Indeed. I enjoyed the asklemmy community over there, but lately there have been some "questions" posted that clearly have an agenda. Basically begging the question. I'm not saying I'm some free-market, anti-regulation libertarian. Far from it. But like you said, not every post has to be about that, and that we can discuss other things other than the downfall of capitalism. So I unsubscribed from that community, and even considered leaving Lemmy altogether since I feel like those types of posts/comments are so pervasive lately.

[–] thisbenzingring@lemmy.sdf.org 22 points 5 months ago (3 children)

if you were not aware, you can block the instance without de-federation

Blocking the hexbear.net lemmy.ml & lemmygrad.ml will make Lemmy a much better day to day experience

[–] ptz@dubvee.org 28 points 5 months ago (2 children)

Beehaw's still on 0.18.4 and from a post I saw a while back, isn't planning to go beyond that. So user-level instance blocking isn't an option there, unfortunately.

Instance blocking also only blocks posts; you'll still see the users from there in the comments. So it's nice, but doesn't go quite far enough; you still have to block obnoxious accounts manually/individually.

[–] thisbenzingring@lemmy.sdf.org 7 points 5 months ago

Oh, good to know. Thanks

[–] quindraco@lemm.ee 3 points 5 months ago

Yeah, I block anyone from Hexbear without even reading their comments.

[–] SorteKanin@feddit.dk 13 points 5 months ago

Blocking instances is equivalent to blocking all communities on that instance - so that means you'll still see comments from users on that instance and the users on those instances will still have an influence on your feed via voting.

Just pointing out that letting users block instances individually is not necessarily the desired solution.

[–] JCPhoenix@beehaw.org 10 points 5 months ago

Thanks for the reminder; always forget that's an option. Luckily Beehaw already defederated from Hexbear and lemmygrad.

[–] ptz@dubvee.org 21 points 5 months ago* (last edited 5 months ago) (1 children)

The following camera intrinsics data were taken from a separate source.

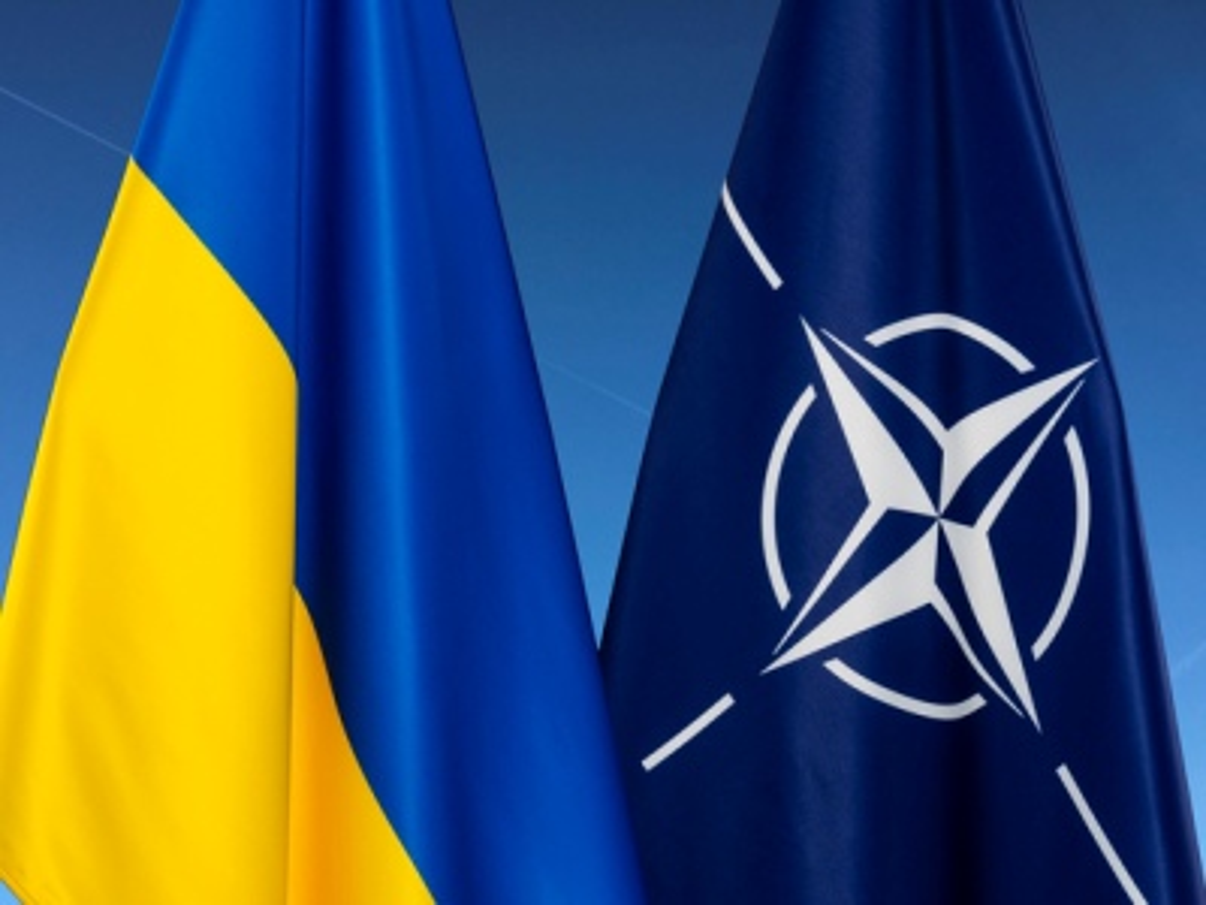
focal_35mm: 87
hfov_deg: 22.5
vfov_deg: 17.0
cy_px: 452
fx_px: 3031
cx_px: 603
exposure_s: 1/125
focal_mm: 110
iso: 100
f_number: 16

So I unsubscribed from that community, and even considered leaving Lemmy altogether since I feel like those types of posts/comments are so pervasive lately.

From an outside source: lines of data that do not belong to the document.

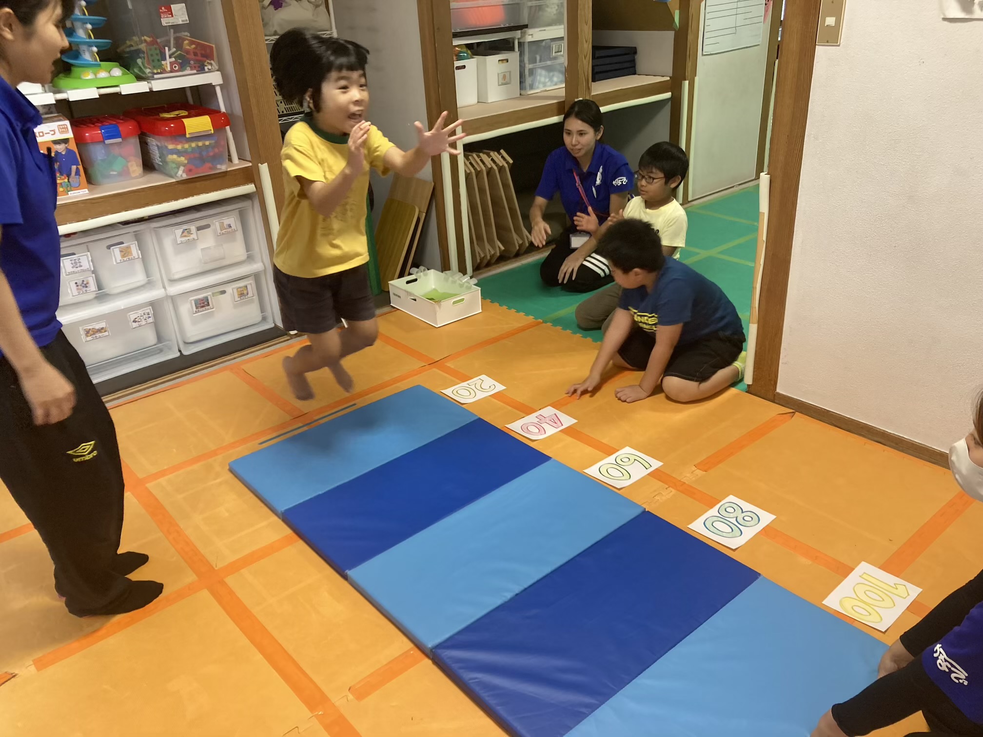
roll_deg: +4.3
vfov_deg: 49.7
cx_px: 492
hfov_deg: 63.4
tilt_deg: -26.7
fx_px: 795
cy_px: 368
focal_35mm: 28
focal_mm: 3.99
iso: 125
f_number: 1.8
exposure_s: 1/60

I was at that same point back in November/December. Finally just defederated from .ml entirely and started blocking any agenda-pushing accounts in general, and wow, what a difference.

.ml wasn't as bad back when I first started on Lemmy during the Rexodus (most of that was all on grad), but it's definitely become grad-lite since then. My guess is at least a portion of the grad crowd migrated over since it's a commonly defederated instance.

I kinda wish .ml wasn't the official / de-facto flagship instance. I wonder how many people would have joined the Reddit-style corner of the Fediverse but were put off by .ml thinking that's what it's all like.

[–] JCPhoenix@beehaw.org 11 points 5 months ago

I've tried to recommend Beehaw to others, but I don't think I've gotten a single bite. Because when they visit Beehaw, they also see content from the other parts of Lemmy -- both posts and comments -- that Beehaw still federates with, including .ml, and are turned off by a lot of it.

A big part of it is not understanding how the fediverse works, but that's to be expected; it is confusing. But even having heard my explanation, they're often still like, "Meh, I'll just stick with reddit..." because, as you mentioned, first impressions are everything.